◆ What the task asks: Find the number of lines containing the string "middle" in the data. Answer with the number by itself.

◆ Extracted material:
*** Begin section ***

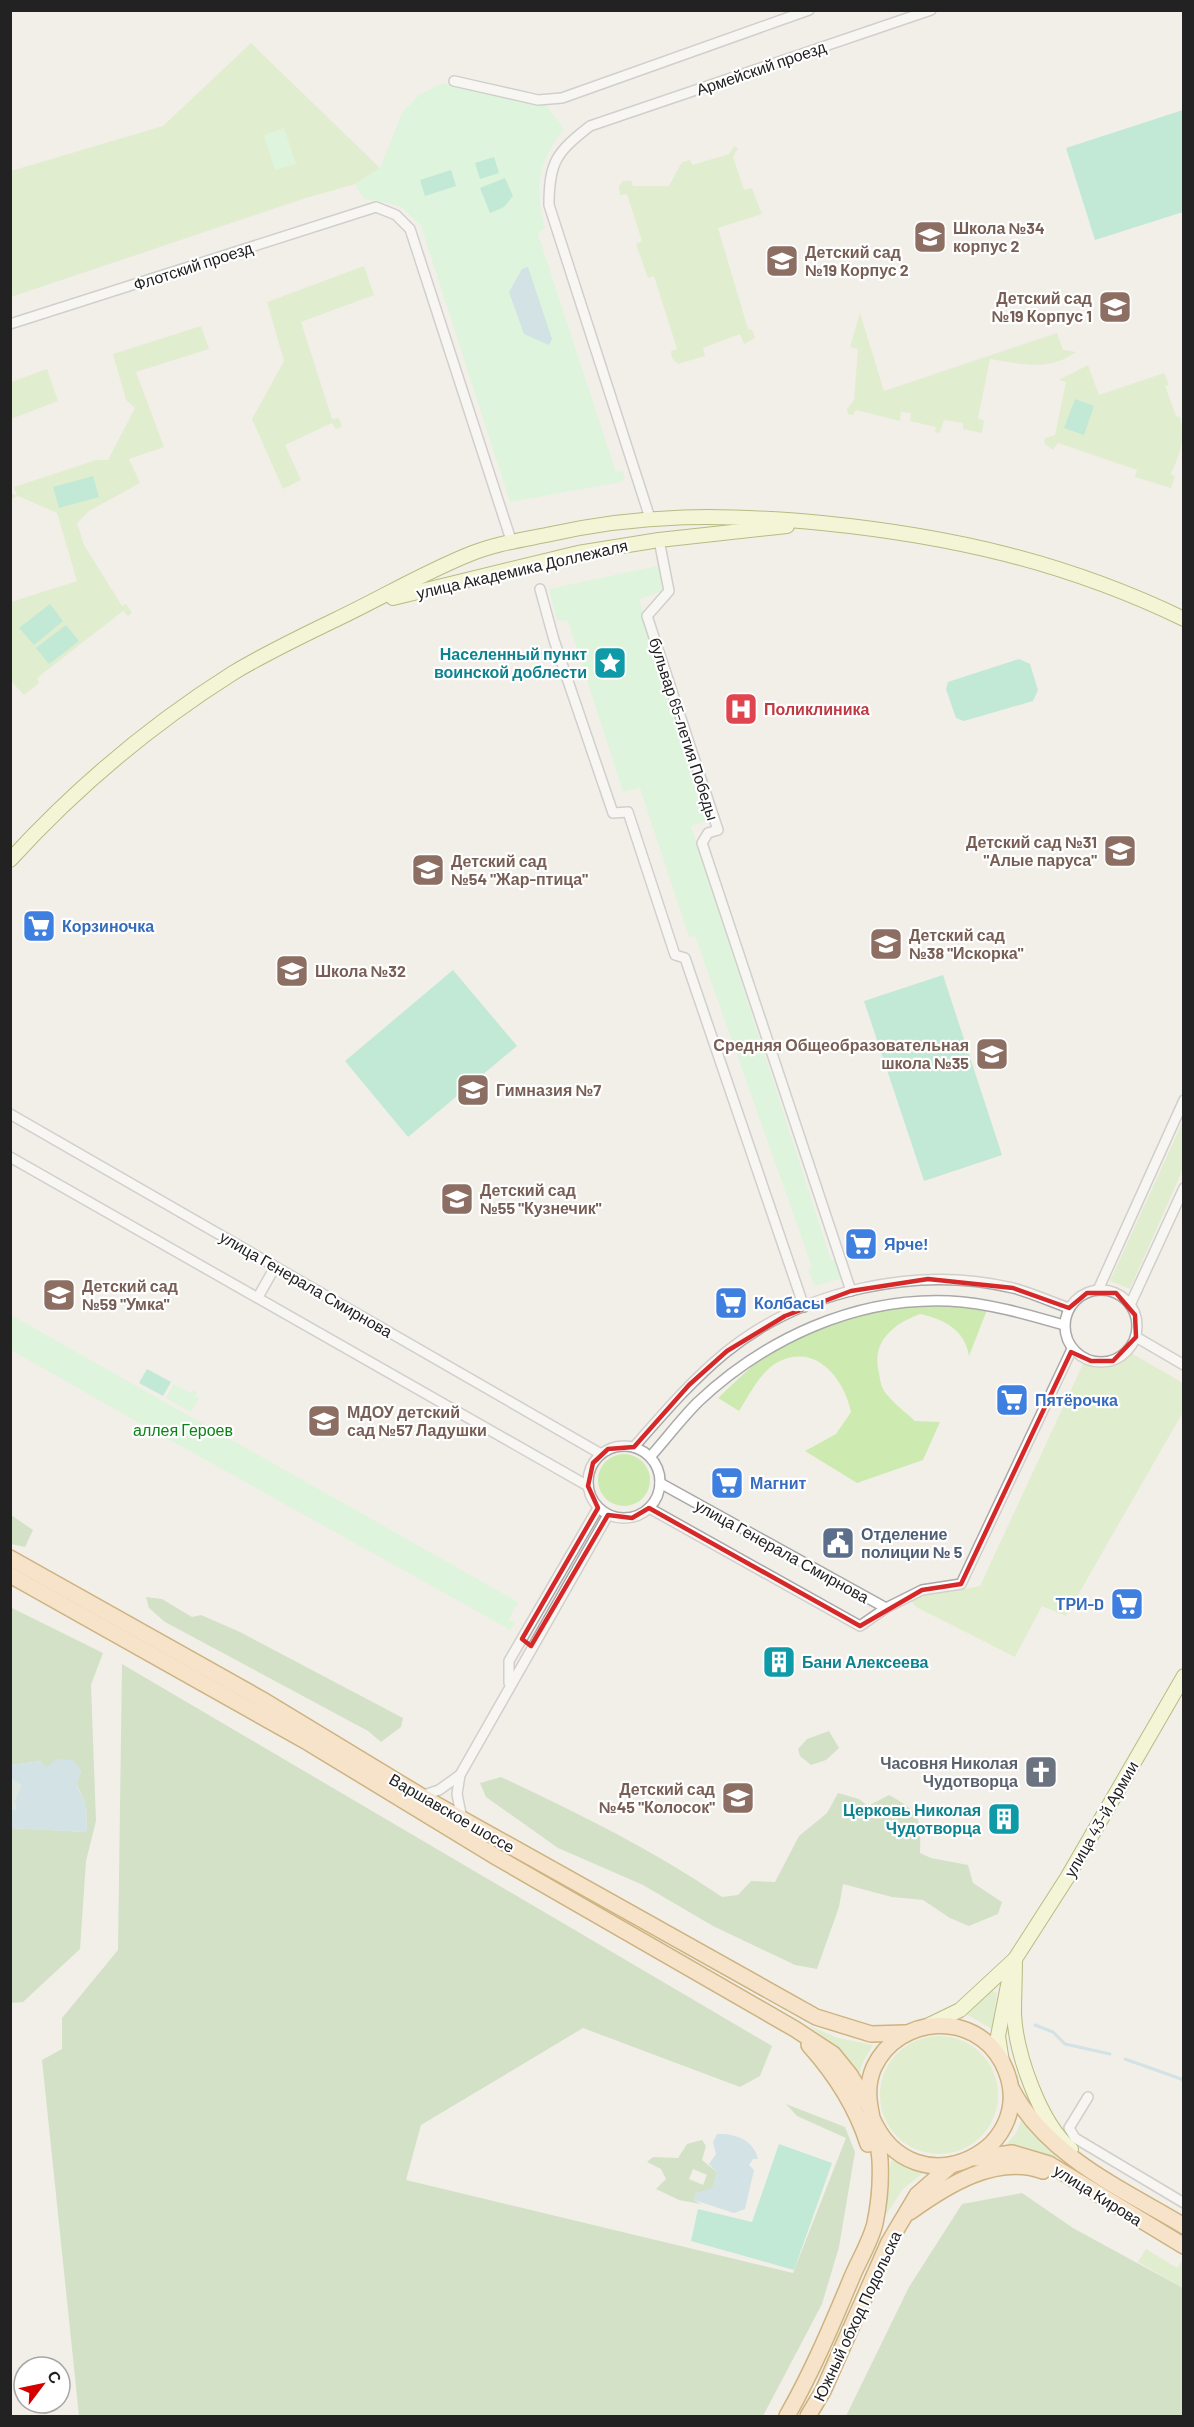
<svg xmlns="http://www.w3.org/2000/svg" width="1194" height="2427" font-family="Barlow,sans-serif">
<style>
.grass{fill:#cdebb0}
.forest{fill:#add19e;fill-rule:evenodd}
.wetland{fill:#c6e0d4}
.park{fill:#c8facc}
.pitch{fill:#88e0be}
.water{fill:#aad3df}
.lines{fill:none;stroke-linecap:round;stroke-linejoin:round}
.stream{stroke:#aad3df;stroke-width:3}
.minor-casing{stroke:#a9a9a9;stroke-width:12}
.secondary-casing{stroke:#707d05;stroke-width:16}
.primary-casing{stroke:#a06b00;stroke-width:18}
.minor{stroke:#fff;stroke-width:9}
.secondary{stroke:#f7fabf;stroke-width:14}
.primary{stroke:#fcd6a4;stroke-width:15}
.marked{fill:none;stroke:#d62828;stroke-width:4.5;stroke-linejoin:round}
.labels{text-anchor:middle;stroke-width:4.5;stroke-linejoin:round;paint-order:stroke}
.street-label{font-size:16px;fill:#222;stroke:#fff}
.education-label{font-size:16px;font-weight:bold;fill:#785e54;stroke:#fff;text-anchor:start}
.culture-label{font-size:16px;font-weight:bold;fill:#0d838f;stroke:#fff;text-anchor:end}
.health-label{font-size:16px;font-weight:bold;fill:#be3a42;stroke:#fff;text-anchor:start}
.shop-label{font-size:16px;font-weight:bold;fill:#366cbe;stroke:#fff;text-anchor:start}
.park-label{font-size:16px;fill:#0c8416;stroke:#fff}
.service-label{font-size:16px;font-weight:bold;fill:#4e5e75;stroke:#fff;text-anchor:start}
.worship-label{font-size:16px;font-weight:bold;fill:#5b616d;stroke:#fff;text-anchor:end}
</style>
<rect width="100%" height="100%" fill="#f2efe9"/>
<g class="grass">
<path d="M251 43 380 168 355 184 306 198 11 297V171L163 126Z"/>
<path d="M734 146 738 148 733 157 744 190 752 188 762 214 718 228 748 329 752 330 755 338 744 344 740 334 703 348 705 356 678 364 672 358 671 351 677 349 654 276 648 278 636 244 642 241 627 194 620 195 619 186 623 181H631L633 186H669L682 162 690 160 692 165 729 154Z"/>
<path d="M364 266 374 295 301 322 332 419 339 418 342 427 336 429 332 423 285 445 301 480 283 489 252 419 284 361 267 302Z"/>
<path d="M860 313 884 391 1057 333 1063 350 1076 352C1048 372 1021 364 990 359L978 418 984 421 982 433 963 429V423L944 420 940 433 935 432 936 427 910 421 911 413 901 412 900 421 856 410 853 415 848 414 847 409 854 400 858 349 850 347Z"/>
<path d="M201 326 209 349 136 372 164 447 129 459 140 483 89 511 77 523 84 545 122 606 126 604 132 613 128 616 123 611 37 678 39 683 24 695 11 681V602L77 581 57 513 18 496 11 499V493L17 496 14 487 96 460H108L135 408 126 400 113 354Z"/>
<path d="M1088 365 1099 395 1164 373 1169 385 1165 386 1176 416 1180 417C1186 440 1180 453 1171 474L1175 476 1171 488 1135 477 1137 470 1058 443 1053 450 1044 443 1045 438 1055 435 1066 382 1059 380Z"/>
<path d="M47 369 58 401 11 419V382Z"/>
<path d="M1183 1121V1169L1130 1289 1110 1281Z"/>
<path d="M939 1305 987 1310 969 1356C965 1330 944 1319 920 1314 893 1324 871 1342 879 1373 880 1379 881 1386 884 1391 892 1402 905 1412 915 1421L940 1422 923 1460 857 1483 805 1451 836 1434 851 1412C844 1379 817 1344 780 1361 761 1370 750 1394 739 1411L718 1398C738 1379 759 1358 782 1344 828 1317 887 1308 939 1305Z"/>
<path d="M1131 1353 1183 1383V1412L1066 1616 1042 1606 1015 1657 916 1607 911 1600 914 1598 980 1586 1083 1364C1102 1368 1116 1368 1131 1353Z"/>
<circle cx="624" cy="1480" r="26"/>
<path d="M992 1991 997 1993 992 2029 964 2013Z"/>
<path d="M808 2025 838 2038 873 2045 864 2060 858 2077 832 2044Z"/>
<circle cx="939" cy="2095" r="59"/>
<path d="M1024 2114 1042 2139 1062 2159 1036 2151 1004 2147 1016 2133Z"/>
<path d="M891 2160 923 2173 903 2189 886 2215Z"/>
<path d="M1146 2249 1177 2268 1181 2262 1183 2263V2288L1138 2262Z"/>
</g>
<g class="forest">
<path d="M11 1515 33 1530 25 1547 11 1544Z"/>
<path d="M146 1597 162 1599 192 1617 201 1615 240 1632 403 1718 401 1727 381 1742 368 1731 165 1622 149 1608Z"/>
<path d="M10 1607 103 1653 91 1685 96 1821 86 1861 80 1949 23 2002 11 2003V1828L87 1832 86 1805 77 1785 81 1770 46 1768 41 1761 11 1765Z"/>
<path d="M122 1664 772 2046 760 2076 740 2087 583 2028 421 2125 406 2180 793 2273 846 2138 797 2116 786 2104 845 2127 855 2152 839 2247 822 2304 763 2416H79L42 2060 62 2049V2018L118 1950Z"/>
<path d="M829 1731 839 1748 826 1760 811 1765 800 1756 798 1749 807 1739Z"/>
<path d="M501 1777C576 1812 653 1850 722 1897L738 1895 751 1881 775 1882 799 1836 827 1813 838 1793 859 1799 868 1806 889 1795C921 1813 921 1817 920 1853L931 1858 968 1865 973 1883 1002 1902 998 1914 969 1926 950 1918 923 1900 892 1897 843 1884 839 1907 817 1969 795 1965 713 1926 643 1885 558 1848 486 1797 480 1783Z"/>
<path d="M702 2140 706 2146 702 2160 717 2172 713 2188 694 2200 701 2204 679 2200 656 2189 666 2179 661 2169 647 2162 653 2157 678 2158 687 2144ZM693 2169 707 2175 703 2185 689 2179Z"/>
<path d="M1022 2193 1073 2228 1183 2288V2416H846L909 2287 962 2204Z"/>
</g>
<path class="wetland" d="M10 1776 23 1785 15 1800 16 1810H11Z"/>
<g class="park">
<path d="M443 83 547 106 562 126 563 130C537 164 535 188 545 228L538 234 616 472 623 471 625 477 621 482 510 502 421 226 400 206 364 199 355 184 380 168 402 113 420 94Z"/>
<path d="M284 128 296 164 275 170 264 135Z"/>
<path d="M662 565 669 589 639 599 708 820 691 826 831 1260 836 1259 843 1278 815 1286 808 1270 812 1267 695 936 689 937 640 788 623 792 568 621 557 620 549 589Z"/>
<path d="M11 1315 518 1602 509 1620 515 1623 510 1630C344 1536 176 1445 11 1350Z"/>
<path d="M174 1384 190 1393 193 1390 197 1392 195 1396 199 1398 191 1412 166 1398Z"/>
</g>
<g class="pitch">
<path d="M1183 110V212L1095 240 1066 148Z"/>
<path d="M494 157 499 173 480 179 475 163Z"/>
<path d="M451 170 456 186 425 196 420 180Z"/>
<path d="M505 178 513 196 504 207 490 213 480 188Z"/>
<path d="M1075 399 1094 406 1084 435 1064 428Z"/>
<path d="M93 476 99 497 59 508 53 487Z"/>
<path d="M50 604 63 621 34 645 19 628Z"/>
<path d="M66 625 79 641 49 664 36 648Z"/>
<path d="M1019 659 1030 664 1038 690 1033 701 964 721 956 718 946 689 948 682Z"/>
<path d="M453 970 517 1046 408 1137 345 1061Z"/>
<path d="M943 975 1002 1155 924 1181 864 1001Z"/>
<path d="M147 1369 171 1382 163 1396 139 1383Z"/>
<path d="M779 2144 832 2163 794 2270 691 2241 698 2209 752 2222Z"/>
</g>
<g class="water">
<path d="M528 267 552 339 549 345 524 334 509 292 522 269Z"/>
<path d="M57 1759 73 1760 81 1770 77 1786 86 1805 87 1832 11 1828V1810H16L15 1800 22 1785 11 1778V1765L41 1761 46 1767Z"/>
<path d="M717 2134C735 2133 754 2140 758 2159H753L749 2165 754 2170 745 2209 734 2213 694 2200 695 2193 713 2188 717 2172 709 2164 716 2154 713 2142Z"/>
</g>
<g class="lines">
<g class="stream">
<path d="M1035 2025 1053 2032 1065 2044 1110 2054"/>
<path d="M1125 2059 1184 2080"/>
</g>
<g class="minor-casing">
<g id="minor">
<path d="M454 81 538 100 562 98 809 10"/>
<path d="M10 324 376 207 396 215 410 229 512 543"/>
<path d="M650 518 549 205C549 161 557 152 590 126L931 10"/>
<path d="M659 540 669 591 647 616 718 830 708 833 702 843 851 1291"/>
<path d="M540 589 554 640 613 813 628 812 675 955 685 958 804 1307"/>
<path d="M10 1114 601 1454"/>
<path d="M10 1157 588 1486"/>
<circle cx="1101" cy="1326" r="36"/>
<path d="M1098 1290 1184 1100"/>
<path d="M258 1297 275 1267"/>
<path d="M1130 1305 1184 1188"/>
<path d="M1136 1337 1184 1365"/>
<circle cx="624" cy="1482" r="36"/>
<path d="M634 1447C663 1414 691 1381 725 1353 802 1290 917 1265 1013 1288 1032 1293 1051 1302 1069 1308"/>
<path d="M650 1457C666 1439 681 1419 698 1402 765 1339 855 1297 949 1301 988 1303 1026 1314 1064 1325"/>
<path d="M660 1483 886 1608"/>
<path d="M649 1508 860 1626 886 1608 922 1590 961 1584 1072 1349"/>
<path d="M509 1683V1661L598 1508"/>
<path d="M421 1796 439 1790 460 1775"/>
<path d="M462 1819 457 1794 460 1775 608 1515"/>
<path d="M1088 2097 1069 2128 1075 2138 1184 2203"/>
</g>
</g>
<g class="secondary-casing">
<g id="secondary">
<path d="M393 598 578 553 659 540 787 526"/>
<path d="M10 860C75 789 152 724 233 673 266 653 302 636 337 619 381 598 425 572 470 554 494 544 521 540 546 535 643 513 724 514 822 523 951 536 1066 562 1184 619"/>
<path d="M1015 1959C1015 1977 1014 1996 1014 2014 1016 2054 1040 2123 1071 2149"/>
<path d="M929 2025 960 2010 1015 1959 1067 1878 1184 1676"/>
<path d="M1002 2062 998 2036 1010 1975"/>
</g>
</g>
<g class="primary-casing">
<g id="primary">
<path d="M10 1558 261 1699 421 1796 816 2017 871 2034 905 2033"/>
<path d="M10 1575 309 1743 498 1858 795 2029 833 2054 850 2075 869 2106"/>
<path d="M809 2045C835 2074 856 2106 868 2144"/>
<path d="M1011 2088C1045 2155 1122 2189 1184 2226"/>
<path d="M976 2158 1012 2153 1049 2164 1184 2246"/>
<path d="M910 2212C946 2186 996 2154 1043 2171"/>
<path d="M787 2416C812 2372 832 2325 852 2277 859 2260 871 2241 875 2223 879 2204 881 2179 880 2160 878 2128 860 2098 874 2067 899 2015 974 2010 1002 2062 1047 2148 914 2215 872 2118"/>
<path d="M808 2416 823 2391 889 2242 917 2195 950 2166"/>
</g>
</g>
<use href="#minor" class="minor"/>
<use href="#secondary" class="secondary"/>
<use href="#primary" class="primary"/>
</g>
<path d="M0 0H1194V2427H0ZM928 1279 1013 1288 1069 1308 1087 1293H1116L1135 1315 1136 1337 1113 1361H1091L1071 1352 961 1584 922 1590 860 1626 649 1508 632 1518 608 1515 531 1646 522 1639 598 1508 588 1486 593 1463 608 1449 634 1447 689 1385 727 1351 785 1316 851 1291Z" fill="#f2efe9" fill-opacity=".55" fill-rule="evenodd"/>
<path class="marked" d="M928 1279 1013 1288 1069 1308 1087 1293H1116L1135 1315 1136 1337 1113 1361H1091L1071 1352 961 1584 922 1590 860 1626 649 1508 632 1518 608 1515 531 1646 522 1639 598 1508 588 1486 593 1463 608 1449 634 1447 689 1385 727 1351 785 1316 851 1291Z"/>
<defs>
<g id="school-square" transform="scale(1.725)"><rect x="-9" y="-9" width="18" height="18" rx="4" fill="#8d6e63" stroke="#fff"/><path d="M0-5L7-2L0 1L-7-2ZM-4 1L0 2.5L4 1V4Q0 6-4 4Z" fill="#fff"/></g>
<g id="sight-square" transform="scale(1.725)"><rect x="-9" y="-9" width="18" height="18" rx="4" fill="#0f9aa8" stroke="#fff"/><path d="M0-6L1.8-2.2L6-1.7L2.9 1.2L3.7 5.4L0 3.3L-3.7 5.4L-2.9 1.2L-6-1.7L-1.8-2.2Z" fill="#fff"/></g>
<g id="hospital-square" transform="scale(1.725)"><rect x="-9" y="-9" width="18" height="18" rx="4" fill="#e0444e" stroke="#fff"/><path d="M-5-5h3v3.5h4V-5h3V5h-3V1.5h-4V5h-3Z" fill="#fff"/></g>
<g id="supermarket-square" transform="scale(1.725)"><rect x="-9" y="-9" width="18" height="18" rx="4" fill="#3f7fe0" stroke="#fff"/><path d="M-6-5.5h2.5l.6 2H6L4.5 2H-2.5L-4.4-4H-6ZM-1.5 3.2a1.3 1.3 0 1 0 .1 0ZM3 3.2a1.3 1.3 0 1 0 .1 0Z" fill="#fff"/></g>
<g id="civic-square" transform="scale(1.725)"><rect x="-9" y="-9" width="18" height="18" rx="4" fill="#5c6f8a" stroke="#fff"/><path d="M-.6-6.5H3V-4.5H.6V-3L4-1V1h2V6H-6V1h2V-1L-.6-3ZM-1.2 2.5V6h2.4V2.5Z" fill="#fff"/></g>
<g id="building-square" transform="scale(1.725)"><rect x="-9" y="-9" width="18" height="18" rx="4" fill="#0f9aa8" stroke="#fff"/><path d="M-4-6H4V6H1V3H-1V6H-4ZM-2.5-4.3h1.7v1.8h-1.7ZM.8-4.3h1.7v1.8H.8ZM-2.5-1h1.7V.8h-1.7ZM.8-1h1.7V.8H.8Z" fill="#fff"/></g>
<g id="church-square" transform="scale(1.725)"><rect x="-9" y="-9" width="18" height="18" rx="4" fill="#6b7280" stroke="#fff"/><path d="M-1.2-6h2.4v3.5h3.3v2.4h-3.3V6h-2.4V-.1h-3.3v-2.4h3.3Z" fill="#fff"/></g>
</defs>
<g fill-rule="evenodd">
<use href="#school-square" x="930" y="237"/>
<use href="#school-square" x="782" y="261"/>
<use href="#school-square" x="1115" y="307"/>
<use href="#sight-square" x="610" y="663"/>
<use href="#hospital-square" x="741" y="709"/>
<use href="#school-square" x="1120" y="851"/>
<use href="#school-square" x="428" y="870"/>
<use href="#supermarket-square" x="39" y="926"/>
<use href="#school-square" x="886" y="944"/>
<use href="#school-square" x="292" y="971"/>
<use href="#school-square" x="992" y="1054"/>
<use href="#school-square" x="473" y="1090"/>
<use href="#school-square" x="457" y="1199"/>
<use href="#supermarket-square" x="861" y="1244"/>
<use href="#school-square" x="59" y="1295"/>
<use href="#supermarket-square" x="731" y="1303"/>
<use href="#supermarket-square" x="1012" y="1400"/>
<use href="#school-square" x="324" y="1421"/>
<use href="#supermarket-square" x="727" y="1483"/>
<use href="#civic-square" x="838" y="1543"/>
<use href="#supermarket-square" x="1127" y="1604"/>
<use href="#building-square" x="779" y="1662"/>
<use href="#church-square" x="1041" y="1772"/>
<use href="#school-square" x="738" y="1798"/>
<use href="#building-square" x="1004" y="1819"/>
</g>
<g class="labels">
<g class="street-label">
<text transform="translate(761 68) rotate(-19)" y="6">Армейский проезд</text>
<text transform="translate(193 266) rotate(-18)" y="6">Флотский проезд</text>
<text transform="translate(522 569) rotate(-13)" y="6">улица Академика Доллежаля</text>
<text transform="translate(684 729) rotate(72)" y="6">бульвар 65-летия Победы</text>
<text transform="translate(306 1284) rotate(30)" y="6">улица Генерала Смирнова</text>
<text transform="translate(782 1551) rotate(29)" y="6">улица Генерала Смирнова</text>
<text transform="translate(452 1813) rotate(30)" y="6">Варшавское шоссе</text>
<text transform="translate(1101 1819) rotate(-60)" y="6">улица 43-й Армии</text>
<text transform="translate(1098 2195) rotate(32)" y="6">улица Кирова</text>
<text transform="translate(857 2316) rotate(-65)" y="6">Южный обход Подольска</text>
</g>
<g class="education-label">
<text x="953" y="234">Школа №34<tspan x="953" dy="18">корпус 2</tspan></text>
<text x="805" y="258">Детский сад<tspan x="805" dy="18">№19 Корпус 2</tspan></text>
<text x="1092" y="304" text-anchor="end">Детский сад<tspan x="1092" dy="18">№19 Корпус 1</tspan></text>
<text x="1097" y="848" text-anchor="end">Детский сад №31<tspan x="1097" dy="18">"Алые паруса"</tspan></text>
<text x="451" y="867">Детский сад<tspan x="451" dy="18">№54 "Жар-птица"</tspan></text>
<text x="909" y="941">Детский сад<tspan x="909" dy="18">№38 "Искорка"</tspan></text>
<text x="315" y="977">Школа №32</text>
<text x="969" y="1051" text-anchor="end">Средняя Общеобразовательная<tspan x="969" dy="18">школа №35</tspan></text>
<text x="496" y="1096">Гимназия №7</text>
<text x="480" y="1196">Детский сад<tspan x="480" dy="18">№55 "Кузнечик"</tspan></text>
<text x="82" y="1292">Детский сад<tspan x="82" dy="18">№59 "Умка"</tspan></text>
<text x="347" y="1418">МДОУ детский<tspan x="347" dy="18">сад №57 Ладушки</tspan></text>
<text x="715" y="1795" text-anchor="end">Детский сад<tspan x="715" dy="18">№45 "Колосок"</tspan></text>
</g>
<g class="culture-label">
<text x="587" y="660">Населенный пункт<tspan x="587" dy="18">воинской доблести</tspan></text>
<text x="802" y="1668" text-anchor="start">Бани Алексеева</text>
<text x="981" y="1816">Церковь Николая<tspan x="981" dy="18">Чудотворца</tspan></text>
</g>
<g class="health-label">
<text x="764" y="715">Поликлиника</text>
</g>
<g class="shop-label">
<text x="62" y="932">Корзиночка</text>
<text x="884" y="1250">Ярче!</text>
<text x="754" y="1309">Колбасы</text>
<text x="1035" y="1406">Пятёрочка</text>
<text x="750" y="1489">Магнит</text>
<text x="1104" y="1610" text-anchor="end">ТРИ-D</text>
</g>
<g class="park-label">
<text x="183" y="1436">аллея Героев</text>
</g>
<g class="service-label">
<text x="861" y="1540">Отделение<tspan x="861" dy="18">полиции № 5</tspan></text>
</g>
<g class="worship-label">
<text x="1018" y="1769">Часовня Николая<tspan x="1018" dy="18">Чудотворца</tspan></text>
</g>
</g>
<rect width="1194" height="2427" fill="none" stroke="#222222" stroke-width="24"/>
<g transform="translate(42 2385) rotate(58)"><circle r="28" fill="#ffffff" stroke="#a7a7a7" stroke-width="1.5"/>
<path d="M0-4.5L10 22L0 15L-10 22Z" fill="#d40000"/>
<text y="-9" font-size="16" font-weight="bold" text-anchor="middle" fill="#222222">С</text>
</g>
</svg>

*** End section ***

◆ Task output: 2